HTB is a relevant concept in LC without a clear definition in the literature. According to different authors, number of metastasis sites, metastasis location, the sum of the diameters of target lesions, high serum levels of LDH, and high expression of pathological markers such as Ki-67 could be used for HTB characterization. In our opinion, after this literature review and considering the different authors’ contributions in this review, we could define HTB in those patients with following characteristics: More than 3 metastatic sites, the sum of the longest diameters larger than 100 mm, metastatic liver involvement, multiple symptomatic brain involvement, and relevant functional patient deterioration. The choice of these characteristics is based on the evidence presented above, being proven prognostic parameters (with a greater or lesser level of evidence). However, a validation prospective study of this definition should be carried on. Different studies tried to demonstrate better results in OS and PFS for patients with HTB versus no HTB in the first- and second-line setting. Nevertheless, these results are obtained from subgroup analysis and they should be confirmed in randomized studies. We are very concerned about the need to identify this subgroup of patients for defining and optimizing a more aggressive treatment strategy.

Funding

No funding has been received for this work.

Conflicts of Interest

Luis Cabezón Gutiérrez declares the following conflicts of interest: Advisory role; Boehringer-Ingelheim, AstraZeneca, Roche and Brystol Myers Squibb. Speakers’ bureau; Roche, AstraZeneca, Brystol Myers Squibb, Merck Serono, Ipsen Pharma, Lilly and Amgen, Angelini, Grunenthal, Kyowa Kirin, Mudipharma, Pfizer, Roche, Rovi, Leo Pharma and Boehringer Ingelheim.

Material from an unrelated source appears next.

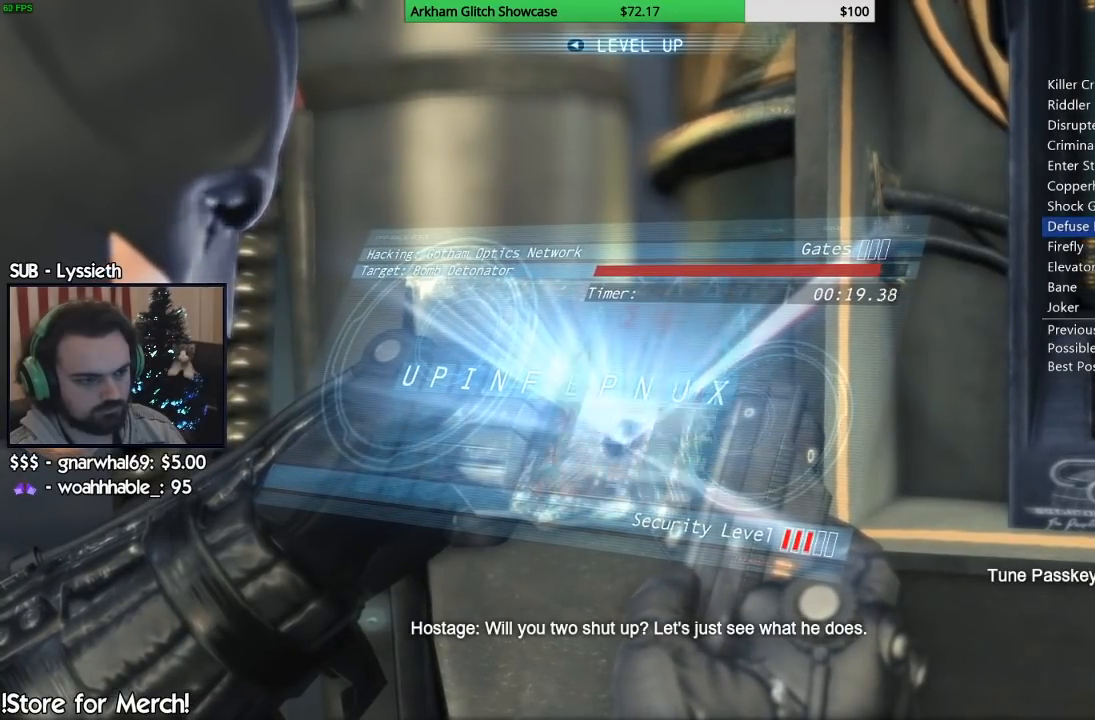
{"dt_ms": 500, "buttons": [], "left_stick": "up-right", "right_stick": "down-left", "button_events": []}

Xabier Mielgo-Rubio declares the following conflicts of interest: Advisory role; Boehringer-Ingelheim, AstraZeneca, Brystol Myers Squibb. Speakers’ bureau; Roche, AstraZeneca, Brystol Myers Squibb, MSD, Abbott. Research funding; Brystol Myers Squibb.

Maria Serono, Raquel Cervera-Calero, and Oliver Higuera declare no conflicts of interests.